──────── Information supplied

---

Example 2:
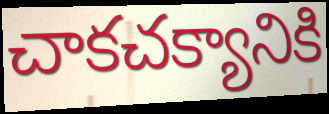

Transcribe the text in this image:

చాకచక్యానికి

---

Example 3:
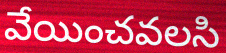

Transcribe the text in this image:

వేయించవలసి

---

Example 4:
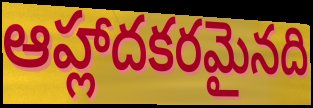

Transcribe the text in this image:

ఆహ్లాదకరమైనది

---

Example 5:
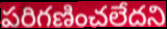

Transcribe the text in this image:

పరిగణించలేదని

────────────────

Exercise prompt: Restate the records word for word, omitting images.

Expected answer:
---

Example 2:

Transcribe the text in this image:

చాకచక్యానికి

---

Example 3:

Transcribe the text in this image:

వేయించవలసి

---

Example 4:

Transcribe the text in this image:

ఆహ్లాదకరమైనది

---

Example 5:

Transcribe the text in this image:

పరిగణించలేదని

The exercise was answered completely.